SOURCE TEXT:
+++

21st diabetes anniversary
Updated: Mar 18, 2020
Yesterday was my 21st Diabetes Anniversary. My diabetes can drink! I have had many miracles come out of this disease. It has made me stronger, healthier, smarter, and has allowed me more success than I ever could’ve imagined for myself. I am so proud to say that it has never once held me back from accomplishing my goals. Yes, sometimes it’s hard. Who am I kidding…. it’s always hard, but I take pride in the fact that I can do anything anyone else can do, AND I can do it with diabetes. Only someone with personal experience can possibly understand the amount of extra effort it takes to go through daily living activities with DM. Although it is a struggle I am constantly facing, I believe it has given me a passion and appreciation for life that I may have otherwise missed. On May 12th, 21 years ago, my mom took me our Primary Care doctor on Kauai and based on my symptoms, he recognized diabetes immediately. I had lost a ton of weight, was thirsty, tired, and irritable. That week there happened to be a doctor from the Make-a-Wish foundation visiting another kid in the hospital on my island. This generous man found out about my diagnosis and came to visit my room. I’m not sure why he was so kind to me, but he was, and he made me a promise… If I could take care of myself for 6 months, he would grant me a wish. This was everything. It inspired me not to give up on myself. I diligently tried to make him and my parents proud, because to be honest...I desperately wanted to meet the Spice Girls. I took really good care of myself. I learned how to carb count, and how to test and inject myself with insulin. After 6 months he agreed to grant my wish and I decided to take a trip to Disney World with my parents and fellow diabetic friend, or as I called her my “betes buddy” (the Spice Girls weren’t cool anymore).
I am so grateful that I chose this wish because it allowed me to be around other Make-a-Wish kids. We stayed at Disney’s Give Kids the World Village where there were unlimited rides, games, and character meet-and-greets. One night I was riding on the carousel in the village with a girl who didn’t have any hair. She was young like me and had been diagnosed with cancer. She told me that she would probably live for another 3 months. I was sad, but she was happy and laughing. Most often, wishes are granted to terminally ill children and, in that moment, I actually felt lucky to have diabetes.
Her awareness for her disease and her profound appreciation for her time left astounded me. I realized I had been given a gift. Although my disease has the potential to be terminal, it doesn’t have to be. It also has the potential to cause complications, but I won’t let it. That was the night I realized that I had the opportunity to take control of my diabetes and I no longer needed the motivation of the Make-a-Wish foundation to do it. I’m lucky that I now get to find inspiration in my patients. Their strength is constantly driving me forward in my own battles with the disease. I have lived happily, healthy, and passionately with diabetes and when I start to feel sorry for myself, I try to remember the little girl on the carousel and am again reminded that I am blessed.

+++

LISTED ENTRIES:
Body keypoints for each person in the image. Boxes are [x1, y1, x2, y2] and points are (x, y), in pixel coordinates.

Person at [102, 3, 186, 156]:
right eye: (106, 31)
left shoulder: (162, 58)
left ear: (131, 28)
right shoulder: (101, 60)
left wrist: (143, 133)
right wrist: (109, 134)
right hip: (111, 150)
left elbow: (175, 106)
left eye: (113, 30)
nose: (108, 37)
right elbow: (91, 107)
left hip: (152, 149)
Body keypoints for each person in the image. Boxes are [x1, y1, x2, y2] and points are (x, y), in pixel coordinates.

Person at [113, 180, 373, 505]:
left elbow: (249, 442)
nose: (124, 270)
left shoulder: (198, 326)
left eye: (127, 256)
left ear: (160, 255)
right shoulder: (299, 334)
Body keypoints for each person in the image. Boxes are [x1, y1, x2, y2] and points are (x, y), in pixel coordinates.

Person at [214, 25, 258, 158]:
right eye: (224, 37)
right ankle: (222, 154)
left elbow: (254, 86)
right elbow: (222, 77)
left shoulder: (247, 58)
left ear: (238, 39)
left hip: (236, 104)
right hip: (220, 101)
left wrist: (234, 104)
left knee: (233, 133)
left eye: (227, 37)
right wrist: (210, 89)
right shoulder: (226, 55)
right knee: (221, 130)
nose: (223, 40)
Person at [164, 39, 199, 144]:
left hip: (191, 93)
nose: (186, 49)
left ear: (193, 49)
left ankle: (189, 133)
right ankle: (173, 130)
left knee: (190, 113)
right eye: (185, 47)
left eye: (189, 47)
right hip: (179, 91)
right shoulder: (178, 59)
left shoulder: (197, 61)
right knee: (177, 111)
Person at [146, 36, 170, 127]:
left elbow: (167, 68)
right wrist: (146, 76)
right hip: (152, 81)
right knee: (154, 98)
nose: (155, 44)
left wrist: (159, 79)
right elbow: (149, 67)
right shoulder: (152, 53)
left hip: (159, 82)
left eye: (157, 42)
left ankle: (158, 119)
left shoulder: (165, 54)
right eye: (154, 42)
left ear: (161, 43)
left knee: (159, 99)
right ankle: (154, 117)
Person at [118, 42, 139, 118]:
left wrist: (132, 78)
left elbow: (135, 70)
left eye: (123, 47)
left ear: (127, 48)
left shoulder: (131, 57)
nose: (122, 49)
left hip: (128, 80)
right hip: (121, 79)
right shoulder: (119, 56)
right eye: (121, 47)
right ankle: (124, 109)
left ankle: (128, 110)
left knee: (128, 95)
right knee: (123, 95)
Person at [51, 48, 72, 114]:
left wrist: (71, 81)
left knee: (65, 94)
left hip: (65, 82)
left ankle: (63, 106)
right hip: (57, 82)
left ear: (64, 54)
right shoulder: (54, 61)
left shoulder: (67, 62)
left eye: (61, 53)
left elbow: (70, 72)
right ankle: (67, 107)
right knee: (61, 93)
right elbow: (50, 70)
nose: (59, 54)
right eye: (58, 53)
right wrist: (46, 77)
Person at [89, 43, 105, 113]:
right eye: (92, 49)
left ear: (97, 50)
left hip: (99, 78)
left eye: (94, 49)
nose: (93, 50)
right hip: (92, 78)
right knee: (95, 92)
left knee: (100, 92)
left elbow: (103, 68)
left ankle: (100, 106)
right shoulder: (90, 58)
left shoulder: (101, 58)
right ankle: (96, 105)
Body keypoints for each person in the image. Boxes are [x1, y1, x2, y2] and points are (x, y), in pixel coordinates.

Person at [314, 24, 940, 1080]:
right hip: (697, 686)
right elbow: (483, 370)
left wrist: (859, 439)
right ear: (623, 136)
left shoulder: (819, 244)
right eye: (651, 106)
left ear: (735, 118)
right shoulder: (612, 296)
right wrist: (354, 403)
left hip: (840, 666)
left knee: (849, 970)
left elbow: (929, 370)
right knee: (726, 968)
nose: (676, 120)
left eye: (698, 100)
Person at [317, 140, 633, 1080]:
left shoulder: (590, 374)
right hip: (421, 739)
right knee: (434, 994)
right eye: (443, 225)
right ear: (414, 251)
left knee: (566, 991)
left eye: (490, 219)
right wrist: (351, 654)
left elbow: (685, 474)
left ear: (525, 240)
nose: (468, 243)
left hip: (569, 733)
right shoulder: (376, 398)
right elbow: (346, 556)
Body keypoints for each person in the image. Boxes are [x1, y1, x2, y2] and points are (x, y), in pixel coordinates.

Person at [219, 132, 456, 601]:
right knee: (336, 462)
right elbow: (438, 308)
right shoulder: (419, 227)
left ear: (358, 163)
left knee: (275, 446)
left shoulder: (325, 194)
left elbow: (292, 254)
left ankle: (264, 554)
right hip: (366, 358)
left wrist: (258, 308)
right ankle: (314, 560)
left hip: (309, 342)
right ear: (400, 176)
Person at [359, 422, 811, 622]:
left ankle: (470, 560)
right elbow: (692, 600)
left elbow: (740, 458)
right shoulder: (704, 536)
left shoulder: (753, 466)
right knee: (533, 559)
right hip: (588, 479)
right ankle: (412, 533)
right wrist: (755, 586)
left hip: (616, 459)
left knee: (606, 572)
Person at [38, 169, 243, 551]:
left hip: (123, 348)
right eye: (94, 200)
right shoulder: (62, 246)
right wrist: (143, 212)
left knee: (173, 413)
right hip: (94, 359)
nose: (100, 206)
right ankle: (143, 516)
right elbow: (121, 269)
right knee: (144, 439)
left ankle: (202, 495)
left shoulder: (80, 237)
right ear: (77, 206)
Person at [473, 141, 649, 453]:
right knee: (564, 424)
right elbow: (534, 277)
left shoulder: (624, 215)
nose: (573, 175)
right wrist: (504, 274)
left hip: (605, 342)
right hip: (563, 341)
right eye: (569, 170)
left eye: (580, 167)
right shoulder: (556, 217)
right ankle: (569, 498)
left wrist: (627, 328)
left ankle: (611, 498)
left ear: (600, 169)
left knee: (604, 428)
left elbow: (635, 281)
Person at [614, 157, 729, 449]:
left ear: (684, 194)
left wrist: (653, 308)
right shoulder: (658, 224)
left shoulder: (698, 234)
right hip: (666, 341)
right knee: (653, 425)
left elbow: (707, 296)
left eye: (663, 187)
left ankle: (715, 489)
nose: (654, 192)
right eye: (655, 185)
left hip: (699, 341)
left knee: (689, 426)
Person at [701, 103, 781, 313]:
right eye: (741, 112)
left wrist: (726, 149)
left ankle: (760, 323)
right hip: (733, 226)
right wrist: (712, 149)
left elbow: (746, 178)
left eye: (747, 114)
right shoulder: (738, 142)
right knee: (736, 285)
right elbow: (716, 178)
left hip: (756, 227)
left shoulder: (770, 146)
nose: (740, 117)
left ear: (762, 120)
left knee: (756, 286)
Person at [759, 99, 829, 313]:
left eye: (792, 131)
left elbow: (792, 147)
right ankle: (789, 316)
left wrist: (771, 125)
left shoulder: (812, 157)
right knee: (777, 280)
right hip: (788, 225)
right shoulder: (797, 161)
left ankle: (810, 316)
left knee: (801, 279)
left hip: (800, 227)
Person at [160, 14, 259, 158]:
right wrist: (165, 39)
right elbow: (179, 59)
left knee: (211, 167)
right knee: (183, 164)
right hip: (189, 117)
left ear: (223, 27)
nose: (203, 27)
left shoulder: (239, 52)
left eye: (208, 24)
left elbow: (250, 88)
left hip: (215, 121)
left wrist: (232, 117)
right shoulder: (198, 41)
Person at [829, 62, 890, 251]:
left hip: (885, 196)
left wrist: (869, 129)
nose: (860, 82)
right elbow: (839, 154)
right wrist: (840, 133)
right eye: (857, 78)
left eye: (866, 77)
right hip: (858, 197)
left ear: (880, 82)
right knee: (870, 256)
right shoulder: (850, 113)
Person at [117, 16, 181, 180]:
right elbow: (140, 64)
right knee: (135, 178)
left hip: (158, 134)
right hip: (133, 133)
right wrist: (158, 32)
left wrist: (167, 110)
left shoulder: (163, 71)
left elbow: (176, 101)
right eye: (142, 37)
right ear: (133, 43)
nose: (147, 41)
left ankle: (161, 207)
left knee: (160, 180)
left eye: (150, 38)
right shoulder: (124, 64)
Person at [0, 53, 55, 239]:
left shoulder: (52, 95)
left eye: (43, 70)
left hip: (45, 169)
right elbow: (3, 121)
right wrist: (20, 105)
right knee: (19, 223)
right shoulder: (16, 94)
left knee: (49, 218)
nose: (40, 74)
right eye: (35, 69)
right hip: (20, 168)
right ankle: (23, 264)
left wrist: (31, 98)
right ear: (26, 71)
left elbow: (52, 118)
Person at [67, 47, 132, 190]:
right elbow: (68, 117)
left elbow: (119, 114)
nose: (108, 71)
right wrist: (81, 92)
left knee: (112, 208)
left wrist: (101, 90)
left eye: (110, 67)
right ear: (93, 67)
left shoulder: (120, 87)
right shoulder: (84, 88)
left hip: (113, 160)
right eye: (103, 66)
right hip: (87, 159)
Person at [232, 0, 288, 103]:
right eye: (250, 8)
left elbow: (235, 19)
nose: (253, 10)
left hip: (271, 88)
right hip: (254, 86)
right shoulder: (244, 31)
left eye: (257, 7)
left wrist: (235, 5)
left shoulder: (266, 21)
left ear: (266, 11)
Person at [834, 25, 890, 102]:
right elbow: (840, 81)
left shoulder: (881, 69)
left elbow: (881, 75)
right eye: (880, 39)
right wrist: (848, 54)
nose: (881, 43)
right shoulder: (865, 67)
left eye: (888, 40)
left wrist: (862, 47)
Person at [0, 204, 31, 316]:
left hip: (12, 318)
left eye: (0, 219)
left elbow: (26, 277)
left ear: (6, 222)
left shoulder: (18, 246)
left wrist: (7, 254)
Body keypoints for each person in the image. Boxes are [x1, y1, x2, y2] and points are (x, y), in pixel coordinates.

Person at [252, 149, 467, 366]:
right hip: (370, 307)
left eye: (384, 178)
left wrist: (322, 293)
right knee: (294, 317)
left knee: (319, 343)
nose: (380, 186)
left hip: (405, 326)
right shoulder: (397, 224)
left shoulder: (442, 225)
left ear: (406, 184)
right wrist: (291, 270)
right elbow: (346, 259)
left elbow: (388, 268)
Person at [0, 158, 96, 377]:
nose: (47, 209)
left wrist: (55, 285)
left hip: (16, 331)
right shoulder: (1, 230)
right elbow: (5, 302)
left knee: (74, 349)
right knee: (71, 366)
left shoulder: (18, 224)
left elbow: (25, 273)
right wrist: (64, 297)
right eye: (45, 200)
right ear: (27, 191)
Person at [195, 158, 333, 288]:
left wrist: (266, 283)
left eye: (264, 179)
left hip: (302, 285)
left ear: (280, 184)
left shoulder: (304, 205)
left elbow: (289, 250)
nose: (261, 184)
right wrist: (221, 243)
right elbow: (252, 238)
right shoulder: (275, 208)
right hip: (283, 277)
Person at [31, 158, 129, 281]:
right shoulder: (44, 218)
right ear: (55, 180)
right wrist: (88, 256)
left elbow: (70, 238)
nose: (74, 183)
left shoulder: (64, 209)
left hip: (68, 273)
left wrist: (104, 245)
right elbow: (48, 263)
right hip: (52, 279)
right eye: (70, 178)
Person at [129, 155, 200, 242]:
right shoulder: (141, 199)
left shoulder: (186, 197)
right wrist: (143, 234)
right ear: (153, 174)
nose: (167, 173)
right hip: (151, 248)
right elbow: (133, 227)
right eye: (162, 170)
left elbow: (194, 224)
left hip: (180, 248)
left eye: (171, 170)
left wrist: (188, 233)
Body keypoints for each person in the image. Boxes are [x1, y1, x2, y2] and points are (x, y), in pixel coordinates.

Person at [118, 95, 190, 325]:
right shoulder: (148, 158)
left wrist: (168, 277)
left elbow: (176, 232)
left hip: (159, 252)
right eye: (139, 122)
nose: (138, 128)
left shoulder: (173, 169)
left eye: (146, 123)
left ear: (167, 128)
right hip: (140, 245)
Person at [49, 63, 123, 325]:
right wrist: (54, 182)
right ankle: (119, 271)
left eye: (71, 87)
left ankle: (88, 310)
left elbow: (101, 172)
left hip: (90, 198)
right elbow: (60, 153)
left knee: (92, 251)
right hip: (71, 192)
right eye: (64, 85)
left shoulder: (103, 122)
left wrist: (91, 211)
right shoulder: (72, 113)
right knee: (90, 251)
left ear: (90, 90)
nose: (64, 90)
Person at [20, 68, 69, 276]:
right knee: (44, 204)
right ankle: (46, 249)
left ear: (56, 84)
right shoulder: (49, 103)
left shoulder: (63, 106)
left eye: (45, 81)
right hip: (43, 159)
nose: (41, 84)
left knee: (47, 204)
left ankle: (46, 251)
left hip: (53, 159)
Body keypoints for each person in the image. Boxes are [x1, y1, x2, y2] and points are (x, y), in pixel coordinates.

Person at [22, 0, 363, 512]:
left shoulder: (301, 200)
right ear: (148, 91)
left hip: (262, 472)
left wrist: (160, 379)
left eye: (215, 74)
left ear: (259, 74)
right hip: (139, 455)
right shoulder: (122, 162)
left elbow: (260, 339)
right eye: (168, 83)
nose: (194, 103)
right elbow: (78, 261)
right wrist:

+++

EXERCISE INSTRUCTIONS: Shorten the paragraph of the diabetes anniversary post that begins "I am so grateful that I chose this wish" into a bulleted list that keeps its main facts. The records are separate material and have no connection to the diabetes anniversary post.

FINISHED EXERCISE:
- The wish put the writer among other Make-a-Wish kids, which the writer is grateful for.
- They stayed at Disney's Give Kids the World Village, which had unlimited rides, games, and character meet-and-greets.
- One night on the village carousel, the writer rode with a young girl who had cancer and no hair.
- She said she would probably live about 3 more months, yet she was happy and laughing while the writer felt sad.
- Because wishes usually go to terminally ill children, the writer felt lucky in that moment to have diabetes.